Una storia d’amore così dovrebbero viverla tutti, almeno una volta nella vita. Un coinvolgimento totale che parte dalla testa e ti attraversa e poi ritorna indietro e ti riattraversa. Ti si aprono voragini e vuoti quando incontri l’amore che t’invade in queste forme, soprattutto, se ti lasci invadere in queste forme. E non conta l’epilogo, la meta da raggiungere, conta il viaggiare in questa storia. Contano i continui cambiamenti di umore. Conta il numero di farfalle che è nella tua testa, nel tuo corpo. Contano le farfalle che si fermano in fondo allo stomaco. Conta tutto questo. Poi c’è anche altro, la fisicità, il fare le cose insieme, ma conta soprattutto quello che senti. Come conta l’attimo in cui dentro di te stai cambiando e sai che questo cambiamento nasce da un altro da te. È influenzato da un altro da te. Perché un altro da te è in te in quel momento. Si chiama amore. È l’amore.

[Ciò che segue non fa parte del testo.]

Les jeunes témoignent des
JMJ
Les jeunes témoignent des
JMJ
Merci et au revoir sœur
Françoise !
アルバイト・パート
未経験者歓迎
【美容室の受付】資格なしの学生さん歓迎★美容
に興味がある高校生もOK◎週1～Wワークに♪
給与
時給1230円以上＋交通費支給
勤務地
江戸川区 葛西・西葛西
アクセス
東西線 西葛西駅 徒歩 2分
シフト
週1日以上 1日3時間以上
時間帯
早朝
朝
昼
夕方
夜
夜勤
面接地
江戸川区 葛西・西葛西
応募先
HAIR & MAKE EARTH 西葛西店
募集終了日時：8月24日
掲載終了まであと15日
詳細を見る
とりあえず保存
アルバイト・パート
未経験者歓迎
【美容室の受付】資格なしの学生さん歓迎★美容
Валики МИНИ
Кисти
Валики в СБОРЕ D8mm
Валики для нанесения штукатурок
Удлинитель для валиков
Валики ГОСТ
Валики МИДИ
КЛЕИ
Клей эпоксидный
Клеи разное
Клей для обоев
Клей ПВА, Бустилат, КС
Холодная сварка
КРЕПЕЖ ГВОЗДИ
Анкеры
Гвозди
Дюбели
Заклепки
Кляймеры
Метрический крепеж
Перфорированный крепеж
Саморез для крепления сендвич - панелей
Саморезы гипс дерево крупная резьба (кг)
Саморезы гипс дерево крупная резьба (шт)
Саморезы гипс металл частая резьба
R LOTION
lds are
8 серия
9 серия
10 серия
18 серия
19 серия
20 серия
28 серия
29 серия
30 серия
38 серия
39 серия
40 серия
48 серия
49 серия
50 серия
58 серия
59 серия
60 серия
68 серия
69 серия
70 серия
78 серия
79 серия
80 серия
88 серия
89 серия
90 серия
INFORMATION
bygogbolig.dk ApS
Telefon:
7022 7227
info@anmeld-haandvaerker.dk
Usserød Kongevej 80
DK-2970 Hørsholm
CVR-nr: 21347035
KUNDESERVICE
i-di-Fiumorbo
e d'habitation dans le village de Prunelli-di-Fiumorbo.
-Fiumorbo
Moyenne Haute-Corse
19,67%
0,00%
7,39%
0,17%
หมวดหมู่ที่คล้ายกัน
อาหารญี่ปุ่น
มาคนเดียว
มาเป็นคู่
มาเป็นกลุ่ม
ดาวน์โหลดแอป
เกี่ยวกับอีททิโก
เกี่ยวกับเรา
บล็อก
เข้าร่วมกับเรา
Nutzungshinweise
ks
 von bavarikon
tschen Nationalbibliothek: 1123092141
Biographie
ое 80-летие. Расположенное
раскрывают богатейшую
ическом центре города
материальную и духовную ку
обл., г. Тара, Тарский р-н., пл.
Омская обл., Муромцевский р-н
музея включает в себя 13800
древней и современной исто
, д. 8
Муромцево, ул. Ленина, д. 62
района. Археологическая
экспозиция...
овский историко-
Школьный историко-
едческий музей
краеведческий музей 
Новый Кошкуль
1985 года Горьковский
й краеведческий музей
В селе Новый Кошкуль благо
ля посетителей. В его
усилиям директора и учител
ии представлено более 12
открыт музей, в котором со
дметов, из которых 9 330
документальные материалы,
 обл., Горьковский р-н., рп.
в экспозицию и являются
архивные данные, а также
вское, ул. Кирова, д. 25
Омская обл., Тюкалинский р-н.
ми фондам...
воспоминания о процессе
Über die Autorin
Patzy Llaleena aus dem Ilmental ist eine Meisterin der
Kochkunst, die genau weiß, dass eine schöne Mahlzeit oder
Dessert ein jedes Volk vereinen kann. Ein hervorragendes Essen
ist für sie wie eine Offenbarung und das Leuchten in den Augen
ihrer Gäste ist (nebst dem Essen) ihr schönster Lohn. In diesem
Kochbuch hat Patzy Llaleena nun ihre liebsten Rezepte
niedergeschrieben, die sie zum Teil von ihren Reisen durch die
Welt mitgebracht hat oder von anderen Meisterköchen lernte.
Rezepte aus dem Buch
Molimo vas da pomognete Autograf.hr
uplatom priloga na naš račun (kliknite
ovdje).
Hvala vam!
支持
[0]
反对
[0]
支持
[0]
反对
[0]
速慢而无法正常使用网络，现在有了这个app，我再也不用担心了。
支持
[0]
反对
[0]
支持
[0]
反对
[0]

Quante vite può contenere una vita, Jordi? E dopo averle contenute quante ne può vivere?
E quanti di quelli che siamo, riusciamo a far vivere in queste vite?
Ho solo sfiorato il tuo mondo, la tua vita, le tue malinconie. E anche se sono stata sola in questo viaggiare è stato bello.
E, soprattutto, rifarei quel viaggio.
“Tuttavia senti. L’ho letto una volta che gli antichi saggi credevano che nel corpo ci fosse un ossicino minuscolo, indistruttibile, posto all’estremità della spina dorsale. Si chiama luz in ebraico, e non si decompone dopo la morte né brucia nel fuoco. Da lì, da quell’ossicino, l’uomo verrà ricreato al momento della resurrezione dei morti. Così per un certo periodo ho fatto un piccolo gioco: cercavo di indovinare quale fosse il luz delle persone che conoscevo. Voglio dire, quale fosse l’ultima cosa che sarebbe rimasta di loro, impossibile da distruggere e dalla quale sarebbero stati ricreati. Ovviamente ho cercato anche il mio, ma nessuna parte soddisfaceva tutte le condizioni. Allora ho smesso di cercarlo. L’ho dichiarato disperso finché l’ho visto nel cortile della scuola. Subito quell’idea si è risvegliata in me e con lei è sorto il pensiero, folle e dolce, che forse il mio luz non si trova dentro di me, bensì in un’altra persona.”
Adesso ci vorrà tanta pioggia. E dopo la pioggia ancora altra pioggia. E solo dopo, forse, sarà di nuovo l’arcobaleno.
È tempo di saluti e di riprendere il mio viaggiare con chi vuol condividere questo viaggiare.
Buon viaggio anche a te, Jordi.
p.s.: non strappo mai le pagine direttamente dai libri come fai tu. Anche perché se mai un giorno dovessimo rincontrarci a Itaca e fermare così per un po’ il nostro viaggiare, e avremo voglia di rileggere alcune di queste pagine insieme, avremo nuove pagine da strappare.